しかし,一致点④は,原告ソフトウェアと被告ソフトウェアがいずれもカードにテキストを入力する機能を有するという機能面での一致をいうにすぎず,また,原告ソフトウェア及び被告ソフトウェアのテキスト作成画面の表示……もありふれたものにすぎない。

そのほかに原告が主張する一致点についても、裁判所は、それがアイデア、抽象的な特徴又は機能面の一致にすぎない、両ソフトウェアの画面がありふれたものにすぎない、両ソフトウェアの画面に相違点が存在するなどと判断しました。

被告ソフトウェアの販売行為が不法行為を構成するか否か

争点2について、裁判所は、以下のとおり、北朝鮮事件最高裁判決を参照し、被告が被告ソフトウェアを販売することについて、不競法の規律対象と異なる法益の侵害がないことを理由に、民法上の不法行為を構成しないと判断しました。

しかし,不競法2条1項各号の規定は,特定の行為を不正競争として限定列挙するものであるから,同条各号所定の不正競争に該当しない行為は,同法が規律の対象とする社会全体の公正な競争秩序の維持等の利益とは異なる法的に保護された利益を侵害するなどの特段の事情がない限り,不法行為を構成するものではないと解するのが相当である(最高裁平成21年(受)第602号,同第603号同23年12月8日第一小法廷判決・民集65巻9号3275頁参照)。
原告が主張する被告の行為が不競法2条1項3号の不正競争行為に当たると認められないのは前記のとおりであるところ,被告が,同法が規律の対象とする社会全体の公正な競争秩序の維持等の利益とは異なる法的に保護された利益を侵害したなどの特段の事情は認められない。

コメント

本判決は、従前の裁判例と異なり、ソフトウェアの画面が「商品の形態」に該当し得ることを明言した点で実務上参考になります。

ソフトウェアの画面は、著作権法によっても保護される可能性があります。しかし、そのためには、当該画面に創作性を含む著作物性があることが必要であるうえ、画面デザインはいわゆる応用美術の領域に属する場合も多いと考えられることから、保護を受けるのは容易ではありません。

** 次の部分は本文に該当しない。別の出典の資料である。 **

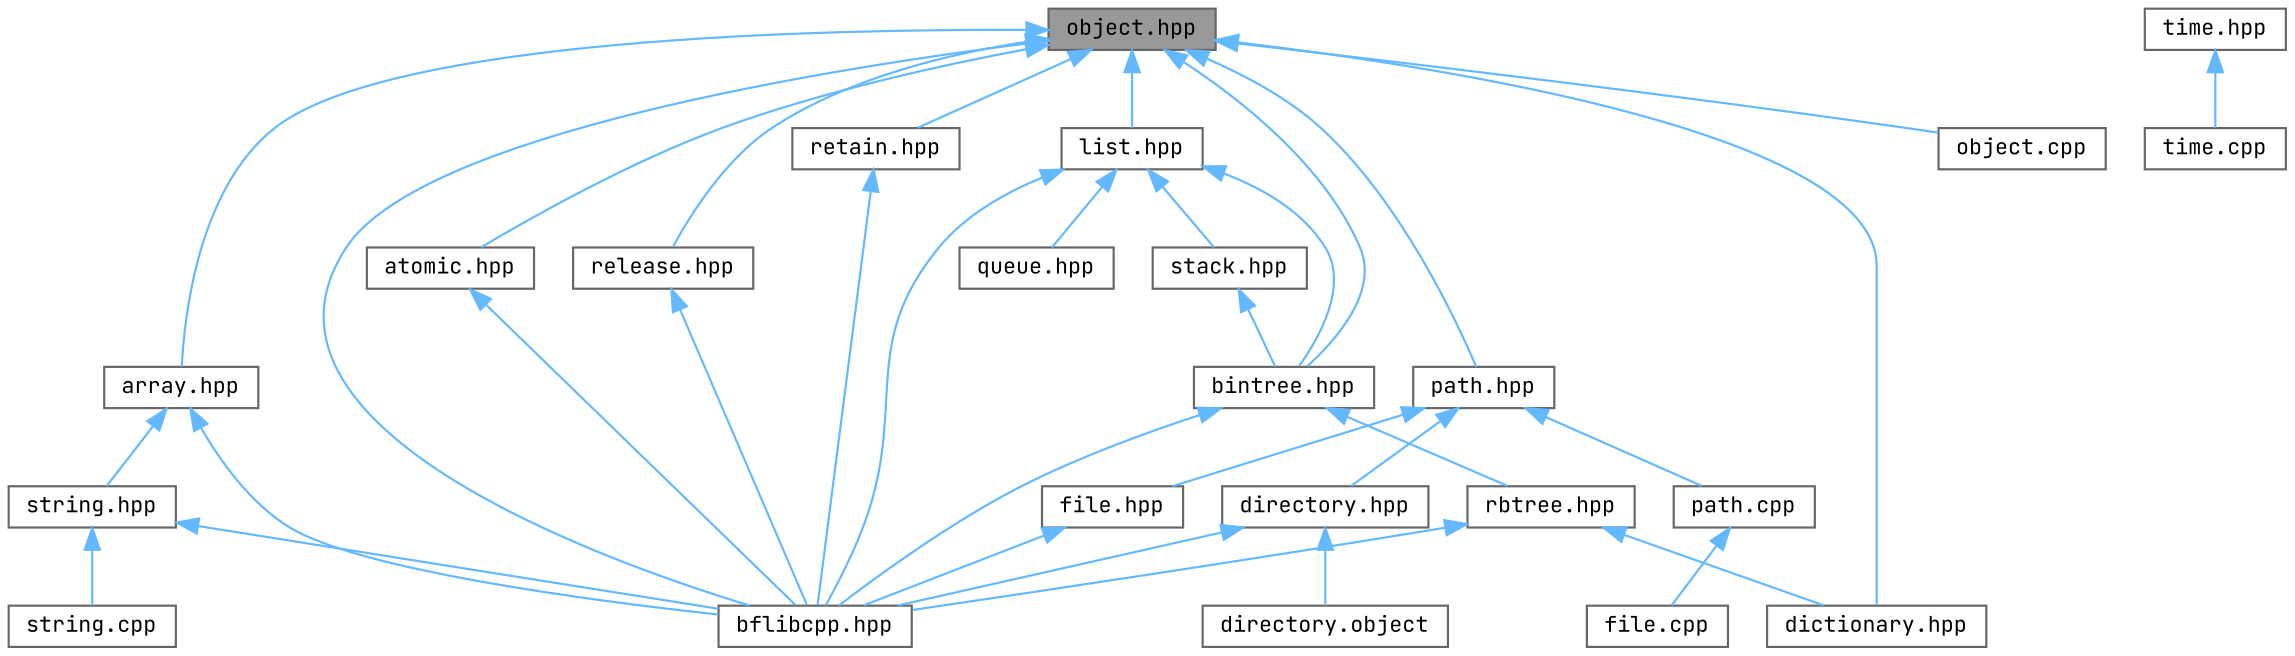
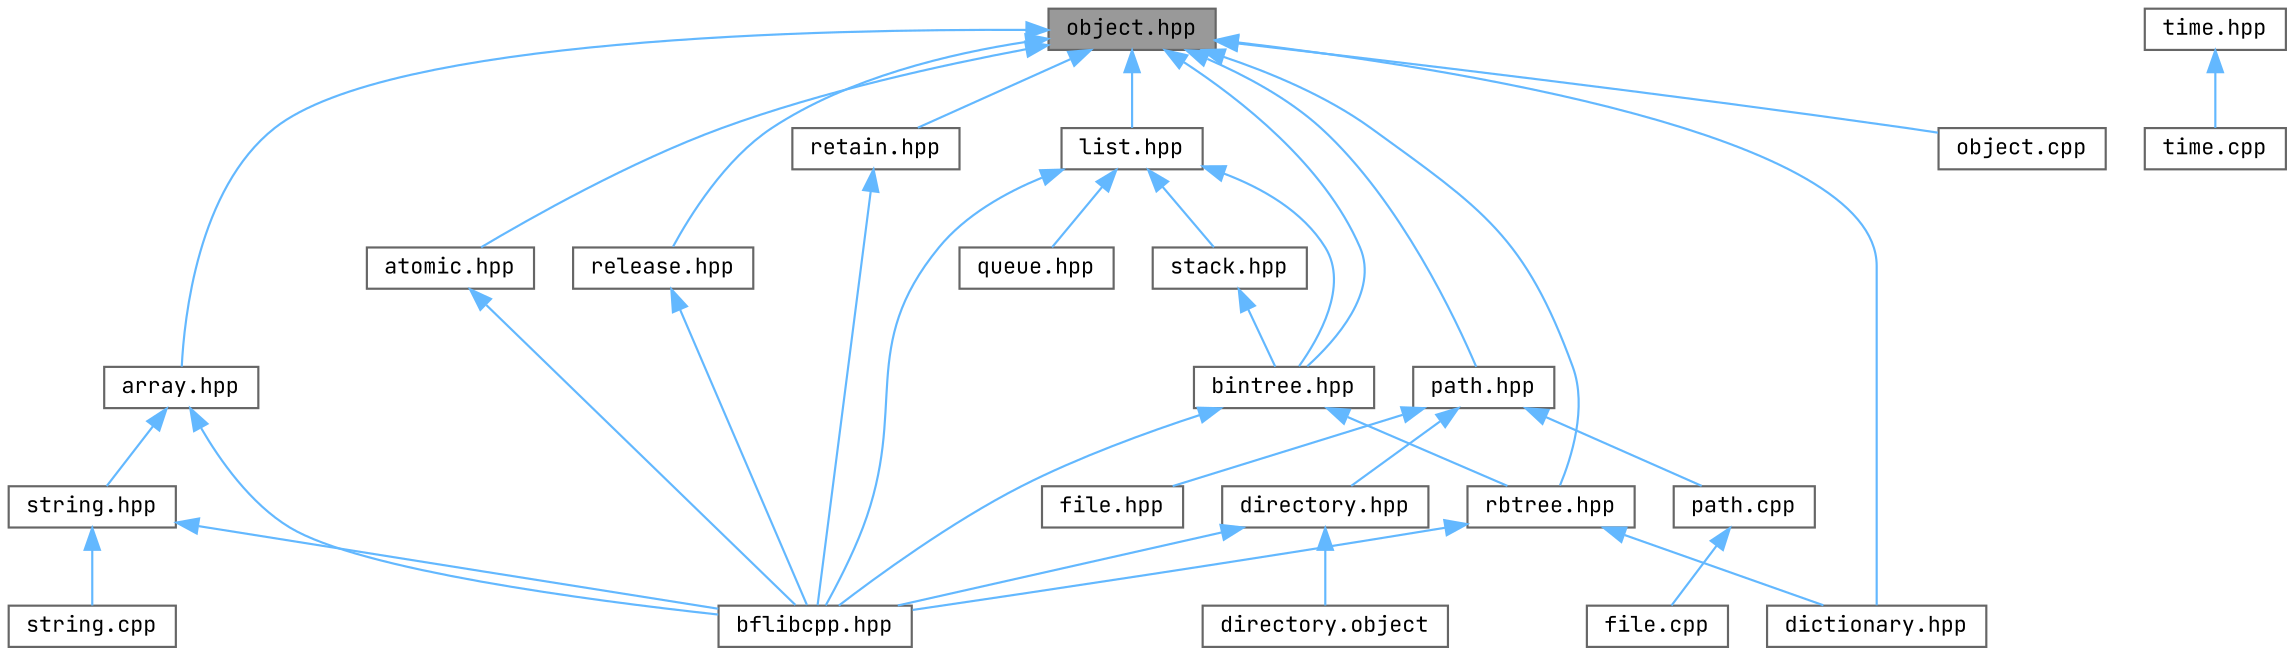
  digraph {
    fontname="JetBrains Mono"
    node [color=grey40 fillcolor=white fontname="JetBrains Mono" fontsize=10 shape=box style=filled]
    edge [color=steelblue1 dir=back fontname="JetBrains Mono" fontsize=10 labelfontname=Helvetica labelfontsize=10 style=solid]
    n1 [color=gray40 fillcolor=grey60 fontcolor=black height=0.2 label="object.hpp" width=0.4]
    n2 [height=0.2 label="array.hpp" width=0.4]
    n3 [height=0.2 label="bflibcpp.hpp" width=0.4]
    n4 [height=0.2 label="atomic.hpp" width=0.4]
    n5 [height=0.2 label="bintree.hpp" width=0.4]
    n6 [height=0.2 label="dictionary.hpp" width=0.4]
    n7 [height=0.2 label="list.hpp" width=0.4]
    n8 [height=0.2 label="object.cpp" width=0.4]
    n9 [height=0.2 label="path.hpp" width=0.4]
    n10 [height=0.2 label="release.hpp" width=0.4]
    n11 [height=0.2 label="retain.hpp" width=0.4]
    n12 [height=0.2 label="string.hpp" width=0.4]
    n13 [height=0.2 label="rbtree.hpp" width=0.4]
    n14 [height=0.2 label="queue.hpp" width=0.4]
    n15 [height=0.2 label="stack.hpp" width=0.4]
    n16 [height=0.2 label="directory.hpp" width=0.4]
    n17 [height=0.2 label="file.hpp" width=0.4]
    n18 [height=0.2 label="path.cpp" width=0.4]
    n19 [height=0.2 label="time.hpp" width=0.4]
    n20 [height=0.2 label="time.cpp" width=0.4]
    n21 [height=0.2 label="string.cpp" width=0.4]
    n22 [height=0.2 label="directory.object" width=0.4]
    n23 [height=0.2 label="file.cpp" width=0.4]
    n1 -> n2
-   n1 -> n3
+   n1 -> n13
    n1 -> n4
    n1 -> n5
    n1 -> n6
    n1 -> n7
    n1 -> n8
    n1 -> n9
    n1 -> n10
    n1 -> n11
    n2 -> n3
    n2 -> n12
    n4 -> n3
    n5 -> n3
    n5 -> n13
    n7 -> n3
    n7 -> n5
    n7 -> n14
    n7 -> n15
    n9 -> n16
    n9 -> n17
    n9 -> n18
    n10 -> n3
    n11 -> n3
    n12 -> n3
    n12 -> n21
    n13 -> n3
    n13 -> n6
    n15 -> n5
    n16 -> n3
    n16 -> n22
-   n17 -> n3
    n18 -> n23
    n19 -> n20
  }
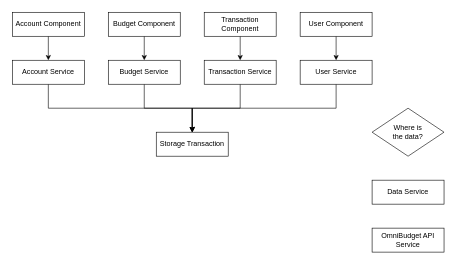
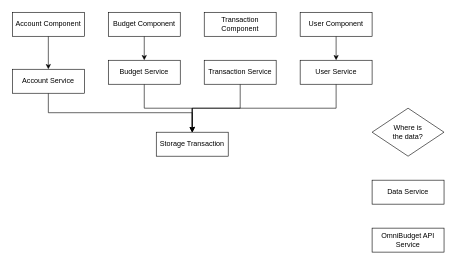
  <mxCell id="0" />
  <mxCell id="1" parent="0" />
  <mxCell id="2" style="edgeStyle=orthogonalEdgeStyle;rounded=0;orthogonalLoop=1;jettySize=auto;html=1;exitX=0.5;exitY=1;exitDx=0;exitDy=0;entryX=0.5;entryY=0;entryDx=0;entryDy=0;endArrow=classic;endFill=1;" edge="1" parent="1" source="3" target="5"><mxGeometry relative="1" as="geometry" /></mxCell>
  <mxCell id="3" value="Account Component" style="rounded=0;whiteSpace=wrap;html=1;" vertex="1" parent="1"><mxGeometry x="20" y="20" width="120" height="40" as="geometry" /></mxCell>
  <mxCell id="4" style="edgeStyle=orthogonalEdgeStyle;rounded=0;orthogonalLoop=1;jettySize=auto;html=1;exitX=0.5;exitY=1;exitDx=0;exitDy=0;entryX=0.5;entryY=0;entryDx=0;entryDy=0;endArrow=classic;endFill=1;" edge="1" parent="1" source="5" target="7"><mxGeometry relative="1" as="geometry" /></mxCell>
- <mxCell id="5" value="Account Service" style="rounded=0;whiteSpace=wrap;html=1;" vertex="1" parent="1"><mxGeometry x="20" y="100" width="120" height="40" as="geometry" /></mxCell>
+ <mxCell id="5" value="Account Service" style="rounded=0;whiteSpace=wrap;html=1;" vertex="1" parent="1"><mxGeometry x="20" y="115" width="120" height="40" as="geometry" /></mxCell>
  <mxCell id="6" value="Data Service" style="rounded=0;whiteSpace=wrap;html=1;" vertex="1" parent="1"><mxGeometry x="620" y="300" width="120" height="40" as="geometry" /></mxCell>
  <mxCell id="7" value="Storage Transaction" style="rounded=0;whiteSpace=wrap;html=1;" vertex="1" parent="1"><mxGeometry x="260" y="220" width="120" height="40" as="geometry" /></mxCell>
  <mxCell id="8" value="Where is&lt;br&gt;the data?" style="strokeWidth=1;html=1;shape=mxgraph.flowchart.decision;whiteSpace=wrap;" vertex="1" parent="1"><mxGeometry x="620" y="180" width="120" height="80" as="geometry" /></mxCell>
  <mxCell id="9" value="OmniBudget API Service" style="rounded=0;whiteSpace=wrap;html=1;" vertex="1" parent="1"><mxGeometry x="620" y="380" width="120" height="40" as="geometry" /></mxCell>
  <mxCell id="10" style="edgeStyle=orthogonalEdgeStyle;rounded=0;orthogonalLoop=1;jettySize=auto;html=1;exitX=0.5;exitY=1;exitDx=0;exitDy=0;entryX=0.5;entryY=0;entryDx=0;entryDy=0;endArrow=classic;endFill=1;" edge="1" parent="1" source="11" target="13"><mxGeometry relative="1" as="geometry" /></mxCell>
  <mxCell id="11" value="Budget Component" style="rounded=0;whiteSpace=wrap;html=1;" vertex="1" parent="1"><mxGeometry x="180" y="20" width="120" height="40" as="geometry" /></mxCell>
  <mxCell id="12" style="edgeStyle=orthogonalEdgeStyle;rounded=0;orthogonalLoop=1;jettySize=auto;html=1;exitX=0.5;exitY=1;exitDx=0;exitDy=0;entryX=0.5;entryY=0;entryDx=0;entryDy=0;endArrow=classic;endFill=1;" edge="1" parent="1" source="13" target="7"><mxGeometry relative="1" as="geometry" /></mxCell>
  <mxCell id="13" value="Budget Service" style="rounded=0;whiteSpace=wrap;html=1;" vertex="1" parent="1"><mxGeometry x="180" y="100" width="120" height="40" as="geometry" /></mxCell>
- <mxCell id="14" style="edgeStyle=orthogonalEdgeStyle;rounded=0;orthogonalLoop=1;jettySize=auto;html=1;exitX=0.5;exitY=1;exitDx=0;exitDy=0;entryX=0.5;entryY=0;entryDx=0;entryDy=0;endArrow=classic;endFill=1;" edge="1" parent="1" source="15" target="17"><mxGeometry relative="1" as="geometry" /></mxCell>
  <mxCell id="15" value="Transaction Component" style="rounded=0;whiteSpace=wrap;html=1;" vertex="1" parent="1"><mxGeometry x="340" y="20" width="120" height="40" as="geometry" /></mxCell>
  <mxCell id="16" style="edgeStyle=orthogonalEdgeStyle;rounded=0;orthogonalLoop=1;jettySize=auto;html=1;exitX=0.5;exitY=1;exitDx=0;exitDy=0;entryX=0.5;entryY=0;entryDx=0;entryDy=0;endArrow=classic;endFill=1;" edge="1" parent="1" source="17" target="7"><mxGeometry relative="1" as="geometry" /></mxCell>
  <mxCell id="17" value="Transaction Service" style="rounded=0;whiteSpace=wrap;html=1;" vertex="1" parent="1"><mxGeometry x="340" y="100" width="120" height="40" as="geometry" /></mxCell>
  <mxCell id="18" style="edgeStyle=orthogonalEdgeStyle;rounded=0;orthogonalLoop=1;jettySize=auto;html=1;exitX=0.5;exitY=1;exitDx=0;exitDy=0;entryX=0.5;entryY=0;entryDx=0;entryDy=0;endArrow=classic;endFill=1;" edge="1" parent="1" source="19" target="21"><mxGeometry relative="1" as="geometry" /></mxCell>
  <mxCell id="19" value="User Component" style="rounded=0;whiteSpace=wrap;html=1;" vertex="1" parent="1"><mxGeometry x="500" y="20" width="120" height="40" as="geometry" /></mxCell>
  <mxCell id="20" style="edgeStyle=orthogonalEdgeStyle;rounded=0;orthogonalLoop=1;jettySize=auto;html=1;exitX=0.5;exitY=1;exitDx=0;exitDy=0;entryX=0.5;entryY=0;entryDx=0;entryDy=0;endArrow=classic;endFill=1;" edge="1" parent="1" source="21" target="7"><mxGeometry relative="1" as="geometry" /></mxCell>
  <mxCell id="21" value="User Service" style="rounded=0;whiteSpace=wrap;html=1;" vertex="1" parent="1"><mxGeometry x="500" y="100" width="120" height="40" as="geometry" /></mxCell>
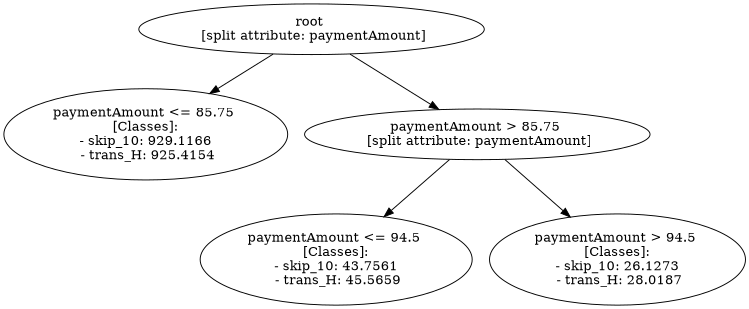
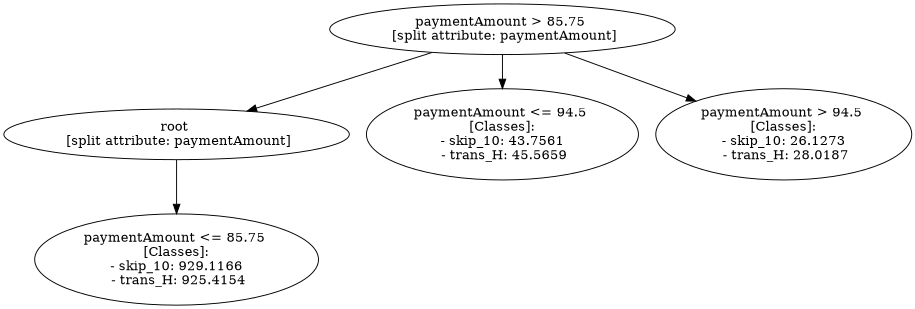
  digraph {
    n1 [label="root \n [split attribute: paymentAmount]"]
    n2 [label="paymentAmount <= 85.75 \n [Classes]: \n - skip_10: 929.1166 \n - trans_H: 925.4154"]
    n3 [label="paymentAmount > 85.75 \n [split attribute: paymentAmount]"]
    n4 [label="paymentAmount <= 94.5 \n [Classes]: \n - skip_10: 43.7561 \n - trans_H: 45.5659"]
    n5 [label="paymentAmount > 94.5 \n [Classes]: \n - skip_10: 26.1273 \n - trans_H: 28.0187"]
    n1 -> n2
-   n1 -> n3
+   n3 -> n1
    n3 -> n4
    n3 -> n5
  }
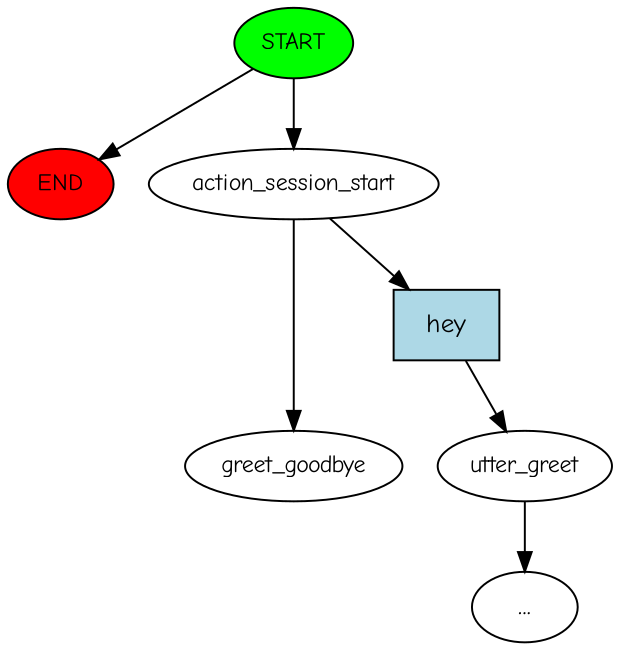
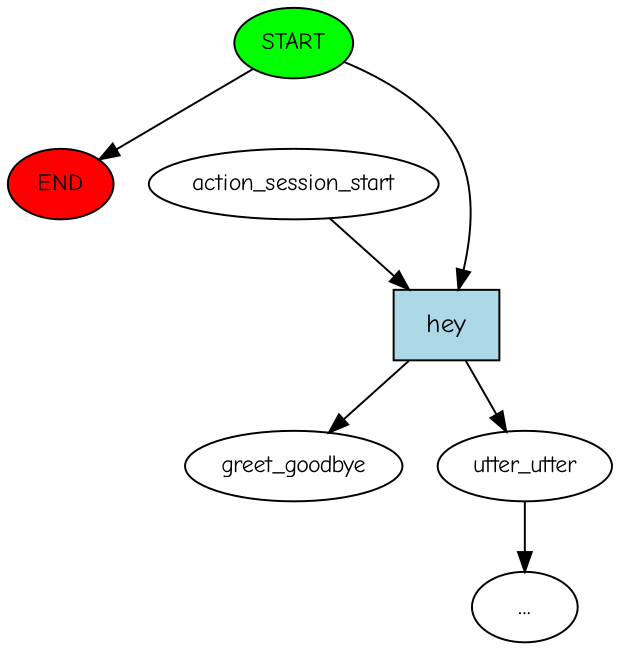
  digraph {
    fontname="Comic Neue"
    node [fontname="Comic Neue" fontsize=12]
    edge [fontname="Comic Neue"]
    n1 [fillcolor=green label=START style=filled]
    n2 [fillcolor=red label=END style=filled]
    n3 [label=action_session_start]
    n4 [label=greet_goodbye]
    n5 [fillcolor=lightblue label=hey shape=rect style=filled fontsize=""]
-   n6 [label=utter_greet]
+   n6 [label=utter_utter]
    n7 [label="..." fontsize=""]
    n1 -> n2
-   n1 -> n3
-   n3 -> n4
+   n1 -> n5
+   n5 -> n4
    n3 -> n5
    n5 -> n6
    n6 -> n7
  }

不競法上の商品形態模倣行為による場合には、商品の機能確保のために不可欠な形態やありふれた形態は保護されないものの、真正面から創作性の要件が求められるわけではない点では、請求者に有利です。しかし、他方で、類似性ではなく実質的同一性が必要となるため、本判決のように、画面上の相違点が少なからず見受けられるケースでは、適用の可否について慎重な検討を要します。

なお、ソフトウェアの画面については、「画像を含む意匠」として意匠登録を受けられる場合があります。意匠法においては、かつて、物品の成立性に照らして不可欠な画面デザイン(機器の初期画面)に限って保護されていました。その後、平成18年同法改正及び平成23年意匠審査基準一部改正を経て、①物品の機能を果たすために必要な表示を行う画像(同法2条1項に関する意匠審査基準)、②物品の機能を発揮できる状態にするための操作の用に供される画像(同条2項)が保護されるようになりました。

そして、平成28年には、意匠審査基準改訂により、物品に事後的に記録された画像(物品の機能の事後的なアップデートに伴う画像、スマートフォンやタブレットに事後的にインストールされたソフトウェアによる画像等)が保護対象に追加されました。意匠登録を受けるには創作非容易性等の要件を満たす必要がありますが、本件のようなソフトウェアの画面の法的に保護したい場合には、リリース前に意匠登録出願をすることも考えられます。